Plt. Kepala Dinas Perumahan dan Kawasan Permukiman DKI Sarjoko menjelaskan lebih jauh bahwa kenaikan batas gaji menyesuaikan dengan perhitungan Peraturan Menteri PUPR 10/PRT/M/2019 tentang Kriteria Masyarakat Berpenghasilan Rendah dan Persyaratan Kemudahan Perolehan Rumah Bagi Masyarakat Berpenghasilan Rendah (MRB) pada lampiran II. Batas penghasilan rumah tangga MBR dalam peraturan itu sebesar Rp12,3 juta, sebelumnya Rp7 juta.
"Naiknya harga ini akan memperluas penerima manfaat dari DP 0 [rupiah] mengingat mereka yang berpenghasilan 14,8 juta merupakan pekerja yang juga membutuhkan hunian di DKI Jakarta," klaim Sarjoko melalui keterangan tertulis, Rabu.

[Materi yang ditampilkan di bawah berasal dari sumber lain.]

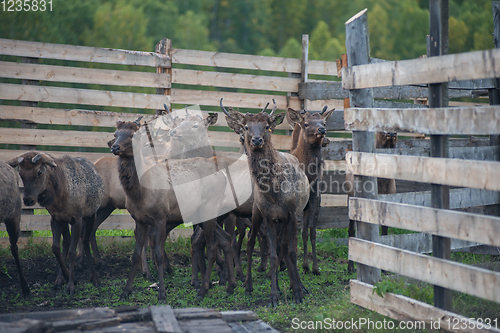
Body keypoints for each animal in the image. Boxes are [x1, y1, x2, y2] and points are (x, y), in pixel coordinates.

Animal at [222, 98, 310, 306]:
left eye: (267, 126)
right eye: (246, 126)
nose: (256, 140)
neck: (274, 192)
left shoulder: (292, 214)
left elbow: (291, 251)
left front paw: (298, 291)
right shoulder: (269, 216)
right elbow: (272, 254)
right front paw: (273, 296)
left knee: (283, 246)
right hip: (255, 213)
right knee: (249, 241)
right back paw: (247, 285)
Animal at [288, 105, 334, 274]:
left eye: (324, 122)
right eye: (306, 124)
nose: (322, 130)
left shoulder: (315, 200)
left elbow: (310, 232)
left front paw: (312, 267)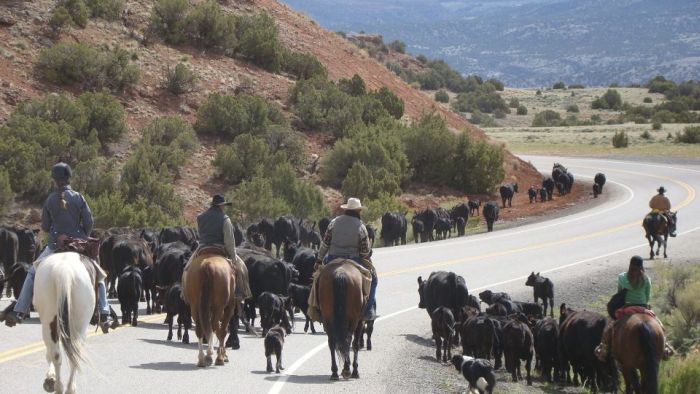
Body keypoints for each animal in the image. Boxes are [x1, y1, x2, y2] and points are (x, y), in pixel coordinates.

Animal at [34, 252, 95, 394]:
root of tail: (64, 269)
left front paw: (50, 378)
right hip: (80, 325)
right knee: (72, 353)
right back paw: (67, 388)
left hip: (50, 321)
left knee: (57, 353)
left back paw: (59, 386)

Ia menampik perubahan ini lantaran sepi peminat sebagaimana yang dikatakan politikus PSI. "Hunian DP nol untuk unit 36 m2 yang sudah terjual 95 persen. Sisa unit yang belum terjual adalah unit dengan ukuran studio,” klaim dia.
Kendati batas dinaikkan, Sarjoko menyatakan warga dengan penghasilan sampai dengan Rp7 juta tetap diakomodasi. Pemprov DKI, kata dia, tengah menyiapkan mekanisme agar kelompok dengan penghasilan tersebut dapat sesuai dengan ketentuan perbankan dan sistem cicilan yang tetap ringan serta terjangkau.
"Kelompok yang sementara masih belum sesuai dengan ketentuan perbankan kami utamakan untuk mendapatkan rusunawa sambil menata kondisi keuangan mereka," tuturnya.